At this point I planned to issue a challenge to all on here to tell me where Zurich's weakness was, because I couldn't find it, but then I did. The ape house isn't terrible, it just isn't very good, and the outdoor spaces (empty, as the apes were smarter than I was and were staying warm) are too cramped, especially for groups the size of those in Zurich. It's not a complex worthy of the rest of the zoo.
That disappointment aside. I resumed my tour de force outside, as the weather began to turn against me and I began to consider buying shares in an oil company, as a warning shot to the snow. The carnivore exhibits at the top of the zoo - the famous one for snow leopards, as well as for wolves, Siberian tigers and Asiatic lions - are all top class, and a highlight of the visit was watching a red panda browsing directly above my head, in branches that over-hang the wall of the exhibit.
I had left the tropical house/reptile house/aquarium to last, which was a good thing because by this point my peace treaty with the weather had completely broken down, and the snow was launching a sustained offensive. Another substandard Antarctic penguin exhibit aside (how many places really does these well?), this building is another unbridled success. Some of the terraria in here are living works of art, and the aquarium is much smaller than Basel's but what it does, it does better, including a spectacular reef tank full of stony corals.

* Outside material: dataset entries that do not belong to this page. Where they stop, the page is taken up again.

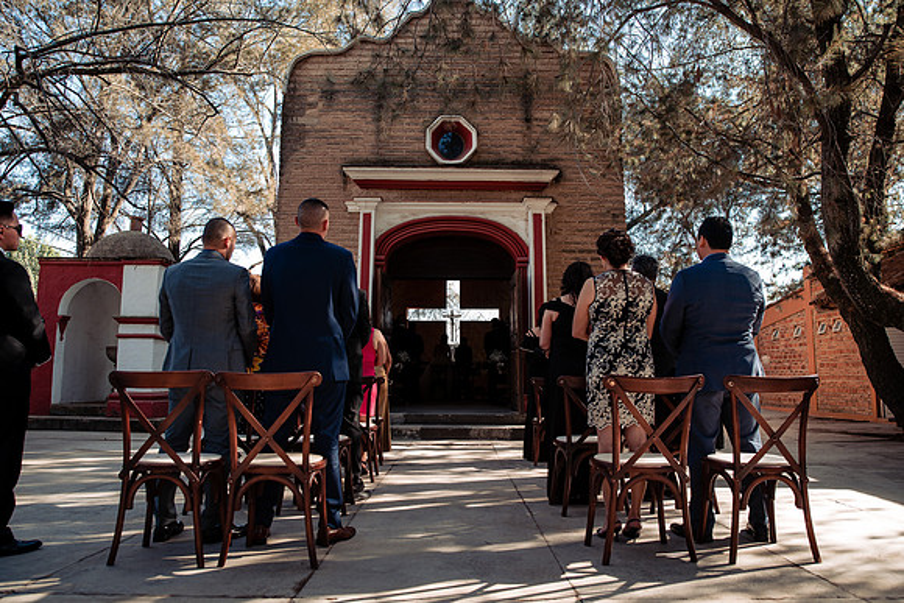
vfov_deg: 53.2
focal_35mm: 24
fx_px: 603
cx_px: 452
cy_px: 302
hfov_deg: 73.7
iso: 100
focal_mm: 24
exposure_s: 1/160
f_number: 4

As I've said earlier in this thread, I care more about whether an exhibit allows the animals it houses to fully pursue their instincts, and less about how 'natural' that exhibit looks. But Zurich seems to understand something that more mock rock- addicted zoos don't; there's nothing more natural, or more conducive to natural behaviours, than actual natural features: grass, trees, bushes, dirt and rocks. Many of the exhibits here manage to be beautiful and complex all at the one time. More focus from designers on convincing the animals that their enclosures are something like the real thing, rather than visitors, will probably achieve the latter aim better anyway.
Before I finish this panegyric I'll note that my dorm-mate, a loud and proud Scot by the name of Gemma, visited the zoo the same day and professed to hate it. She adores Blair Drummond Safari Park, which she goes to frequently, and said that by contrast she thought the animals at Zurich looked cramped, bored and even under-fed. I confess I was incredulous, and I think that what underlay her opinion was the often faulty assumption that space = quality. But I wanted to throw this in here as a reminder that what we enthusiasts find to be wonderful in a zoo probably doesn't well reflect the preferences of Gemma Public.
The Australian complex is due to open next year, and I'd be curious to know what other species besides koalas will feature. And they've already started laying the groundwork for the opening of the savannah in 2020, which will (almost) complete the zoo's collection of ABC big mammals with the additions of giraffes and rhinos. I will back them in to do both developments as close to perfection as one can get. But I would like Zurich to prioritise replacing the antiquated apes exhibits, so that it can defend into the future the title I'm about to award it at least provisionally until October: the best zoo I've ever visited.